-
Type: Improvement
-
Resolution: Unresolved
-
Priority: Major - P3
-
None
-
Affects Version/s: None
-
Component/s: Cache and Eviction
-
Storage Engines
-
5
-
StorEng - 2024-11-12, StorEng - 2024-12-24, StorEng - 2025-01-21
Related ticket HELP-66173.
We currently have insufficient stats to understand why a page has not been evicted for a long time. There are three potential causes for this in a pages lifetime:
- It isn't found by the server
- The server couldn't add it to the queue
- A worker couldn't evict the queued page
This ticket adds stats to track each of these events. The proposed stats are:
Max difference between page's pass_gen and global pass_gen
This lets us know how when a page wasn't found by the server for a long time. Rather than track per page it can be tracked similar to read_gen_oldest and reported{}
Max failed queue attempts for a page
This is tracked per-page and reported at time of eviction. It lets us know if the eviction server repeatedly found a page but failed to add it to the eviction queue.

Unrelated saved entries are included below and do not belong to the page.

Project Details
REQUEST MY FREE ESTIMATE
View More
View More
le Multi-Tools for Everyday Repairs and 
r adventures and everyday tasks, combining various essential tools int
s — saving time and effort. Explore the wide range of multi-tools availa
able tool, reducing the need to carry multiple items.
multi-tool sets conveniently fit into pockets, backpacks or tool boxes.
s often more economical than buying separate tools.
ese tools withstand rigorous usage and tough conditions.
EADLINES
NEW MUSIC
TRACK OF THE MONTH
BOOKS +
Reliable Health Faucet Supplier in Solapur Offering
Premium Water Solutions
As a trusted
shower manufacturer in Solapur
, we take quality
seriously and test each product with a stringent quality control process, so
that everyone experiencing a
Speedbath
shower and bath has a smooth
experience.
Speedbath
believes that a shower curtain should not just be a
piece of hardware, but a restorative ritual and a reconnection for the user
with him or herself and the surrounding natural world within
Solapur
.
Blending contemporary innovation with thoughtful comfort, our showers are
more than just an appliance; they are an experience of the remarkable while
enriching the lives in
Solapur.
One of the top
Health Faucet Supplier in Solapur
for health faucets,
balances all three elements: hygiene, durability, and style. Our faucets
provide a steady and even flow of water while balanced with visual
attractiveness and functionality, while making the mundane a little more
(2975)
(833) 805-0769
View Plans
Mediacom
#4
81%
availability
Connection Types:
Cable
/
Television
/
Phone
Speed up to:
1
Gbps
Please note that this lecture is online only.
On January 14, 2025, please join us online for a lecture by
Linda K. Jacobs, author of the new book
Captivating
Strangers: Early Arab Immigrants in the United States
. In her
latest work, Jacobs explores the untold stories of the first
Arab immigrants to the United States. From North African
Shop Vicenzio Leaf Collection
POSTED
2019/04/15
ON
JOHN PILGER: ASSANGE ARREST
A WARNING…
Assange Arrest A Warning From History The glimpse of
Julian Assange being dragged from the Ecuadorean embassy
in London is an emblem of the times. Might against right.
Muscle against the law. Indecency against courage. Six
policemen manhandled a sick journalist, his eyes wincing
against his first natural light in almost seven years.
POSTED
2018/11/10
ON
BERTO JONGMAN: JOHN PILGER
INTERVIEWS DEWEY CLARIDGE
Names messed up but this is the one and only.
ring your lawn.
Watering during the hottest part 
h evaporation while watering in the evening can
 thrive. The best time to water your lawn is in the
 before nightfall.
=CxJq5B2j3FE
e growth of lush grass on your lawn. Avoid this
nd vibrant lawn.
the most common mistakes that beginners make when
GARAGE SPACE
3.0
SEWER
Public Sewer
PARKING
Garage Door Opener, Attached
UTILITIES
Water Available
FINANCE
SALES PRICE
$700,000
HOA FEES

Max failed evictions for a page
This is tracked per-page and reported at time of eviction. It lets us know if the eviction server successfully queued the page and the issue came at time of eviction.

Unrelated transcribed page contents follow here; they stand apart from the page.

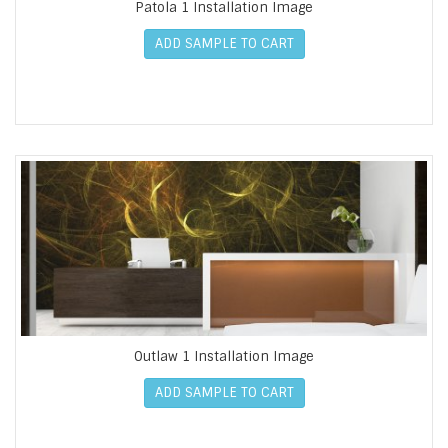
Patola 1 Installation Image
ADD SAMPLE TO CART
Outlaw 1 Installation Image
ADD SAMPLE TO CART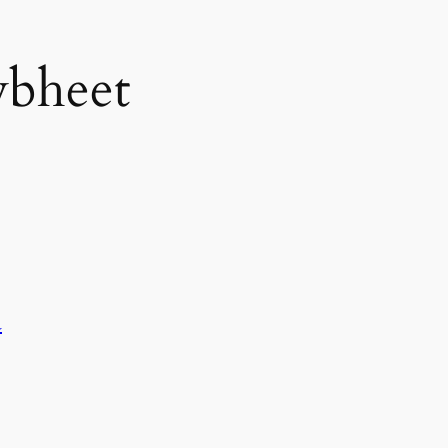
bheet
a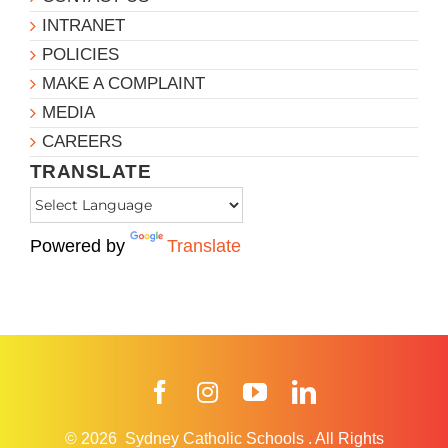
INTRANET
POLICIES
MAKE A COMPLAINT
MEDIA
CAREERS
TRANSLATE
Powered by
Translate
Facebook
Instagram
YouTube
LinkedIn
© 2026
Sydney Catholic Schools
.
All Rights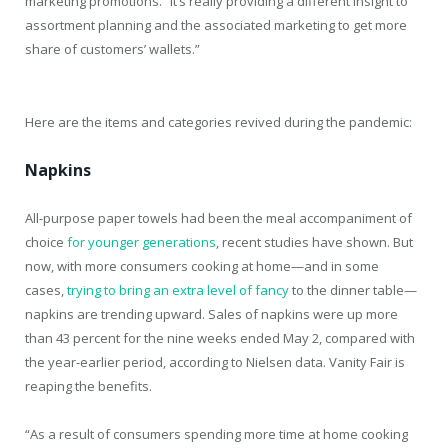
marketing promotions. “It’s really providing a different insight to
assortment planning and the associated marketing to get more
share of customers’ wallets.”
Here are the items and categories revived during the pandemic:
Napkins
All-purpose paper towels had been the meal accompaniment of
choice
for younger generations
, recent studies have shown. But
now, with more consumers cooking at home—and in some
cases,
trying to bring an extra level of fancy
to the dinner table—
napkins are trending upward. Sales of napkins were up more
than 43 percent for the nine weeks ended May 2, compared with
the year-earlier period, according to Nielsen data. Vanity Fair is
reaping the benefits.
“As a result of consumers spending more time at home cooking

These stats should be limited to leaf pages. Internal pages will throw off the results as they're very rarely evicted due to the presence of child pages
The first stat can be recorded in a similar manner to WT_EVICT::read_gen_oldest and doesn't need a new field on the page. The other two stats would require adding fields to WT_PAGE. I'm reluctant to add fields to WT_PAGE unnecessarily so these stats should be reviewed carefully and perf tests (WiredTiger and Mongo) run to confirm we're not causing slow downs by touching potentially hot shared memory.